Pete and I sit down again as the surgeons continue their work, and the focus again returns to Pete’s personal life, clearly a huge influence on the movie’s script. “Katie wasn’t getting any better, she was loosing a lot of weight and the acid from the lemons had begun to corrode the lining of her oesophagus. We took her to therapists, doctors, cunning-folk and dieticians, but none of them seemed to be able to stop her perpetual lemon-lust. Well, they say if you wanna solve a problem you gotta get on in there yourself and pull chunks out of her brain. That’s what we’re doing here today. That’s movie-making magic. That’s my daughter lying there and I love her so much more than my cartoon trophies or my strong hands. I just want her to get better, I want her to maybe one day eat a ham, or some cornflakes. I want her to taste gravy granules. I want to see her consume a whole bag of sugar and then go back for seconds.

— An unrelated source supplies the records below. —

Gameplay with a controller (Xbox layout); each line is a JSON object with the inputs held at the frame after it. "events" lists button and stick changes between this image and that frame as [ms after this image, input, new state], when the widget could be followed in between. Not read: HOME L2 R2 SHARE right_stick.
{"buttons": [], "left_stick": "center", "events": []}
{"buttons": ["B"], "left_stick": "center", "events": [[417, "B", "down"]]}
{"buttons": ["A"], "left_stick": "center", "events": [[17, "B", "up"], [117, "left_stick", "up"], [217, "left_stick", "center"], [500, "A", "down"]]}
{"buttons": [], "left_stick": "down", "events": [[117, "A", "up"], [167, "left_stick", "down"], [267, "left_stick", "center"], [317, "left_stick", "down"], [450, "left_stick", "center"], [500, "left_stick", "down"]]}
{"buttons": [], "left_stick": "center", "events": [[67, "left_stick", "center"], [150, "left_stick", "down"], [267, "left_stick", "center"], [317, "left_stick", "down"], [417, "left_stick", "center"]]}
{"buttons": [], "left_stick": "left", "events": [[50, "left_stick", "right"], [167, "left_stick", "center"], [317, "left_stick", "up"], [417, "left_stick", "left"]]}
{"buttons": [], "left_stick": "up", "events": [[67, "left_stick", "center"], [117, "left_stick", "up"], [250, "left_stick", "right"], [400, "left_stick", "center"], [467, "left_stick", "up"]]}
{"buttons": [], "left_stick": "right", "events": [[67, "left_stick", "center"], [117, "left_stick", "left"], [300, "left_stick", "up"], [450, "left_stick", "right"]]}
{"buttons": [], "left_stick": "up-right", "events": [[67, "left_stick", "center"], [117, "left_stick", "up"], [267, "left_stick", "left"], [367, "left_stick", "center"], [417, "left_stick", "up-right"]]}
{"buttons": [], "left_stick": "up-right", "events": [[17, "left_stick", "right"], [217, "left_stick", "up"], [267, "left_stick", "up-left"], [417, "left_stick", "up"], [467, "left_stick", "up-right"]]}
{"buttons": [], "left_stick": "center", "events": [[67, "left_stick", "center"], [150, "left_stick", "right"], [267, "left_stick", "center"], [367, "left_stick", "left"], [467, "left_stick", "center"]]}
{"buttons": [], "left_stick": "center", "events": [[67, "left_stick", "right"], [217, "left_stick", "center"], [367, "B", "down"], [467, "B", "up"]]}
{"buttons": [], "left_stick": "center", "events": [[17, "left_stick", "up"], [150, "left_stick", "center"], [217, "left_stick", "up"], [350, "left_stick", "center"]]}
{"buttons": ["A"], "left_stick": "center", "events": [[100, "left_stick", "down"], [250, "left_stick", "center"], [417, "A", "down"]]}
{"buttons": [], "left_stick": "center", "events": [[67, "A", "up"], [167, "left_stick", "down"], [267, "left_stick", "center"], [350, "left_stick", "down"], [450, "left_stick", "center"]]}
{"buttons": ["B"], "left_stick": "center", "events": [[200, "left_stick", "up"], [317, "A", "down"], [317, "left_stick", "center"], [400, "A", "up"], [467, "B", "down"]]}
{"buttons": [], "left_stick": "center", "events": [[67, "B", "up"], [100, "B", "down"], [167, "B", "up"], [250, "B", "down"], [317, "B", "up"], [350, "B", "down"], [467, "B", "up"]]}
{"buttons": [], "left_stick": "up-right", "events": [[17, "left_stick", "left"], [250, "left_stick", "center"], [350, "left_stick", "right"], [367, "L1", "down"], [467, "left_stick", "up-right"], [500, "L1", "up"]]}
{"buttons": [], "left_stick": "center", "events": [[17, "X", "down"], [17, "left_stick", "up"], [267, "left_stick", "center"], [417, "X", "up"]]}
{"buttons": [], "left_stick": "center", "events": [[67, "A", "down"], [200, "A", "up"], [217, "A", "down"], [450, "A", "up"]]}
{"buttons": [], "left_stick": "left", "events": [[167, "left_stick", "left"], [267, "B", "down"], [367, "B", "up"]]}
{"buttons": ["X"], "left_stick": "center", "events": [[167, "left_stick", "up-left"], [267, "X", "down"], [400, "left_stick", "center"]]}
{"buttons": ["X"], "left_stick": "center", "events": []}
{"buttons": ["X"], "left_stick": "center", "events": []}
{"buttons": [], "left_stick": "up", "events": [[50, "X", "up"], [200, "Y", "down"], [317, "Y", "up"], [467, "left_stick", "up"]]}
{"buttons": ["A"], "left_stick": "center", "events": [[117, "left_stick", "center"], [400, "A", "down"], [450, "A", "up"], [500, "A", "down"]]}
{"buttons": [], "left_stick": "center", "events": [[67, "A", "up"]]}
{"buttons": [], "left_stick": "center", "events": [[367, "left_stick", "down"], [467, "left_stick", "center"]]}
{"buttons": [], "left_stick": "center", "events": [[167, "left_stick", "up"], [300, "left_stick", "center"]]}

This is a father’s love. This is what my movie is about.”
I say farewell to Pete, and leave him to work his grotesque magic. For a few minutes I watch through the window of the operating room, excited to see if any more discoveries are made. Instead I see Pete lean down to kiss his daughter on the brain, his eyes filled with tears that drip down into her skull. Here is the magic that CGI STUDIOS is renowned for. Without this level of obsession and dedication to the creative process, we wouldn’t end up with these wonderful CGI movies; unforgettable stories that touch us, like a pair of moist lips on cold, grey head-meat.

‘Oops Inside The Head’ is out in cinemas now, so please go and watch it and remember Pete’s sacrifice.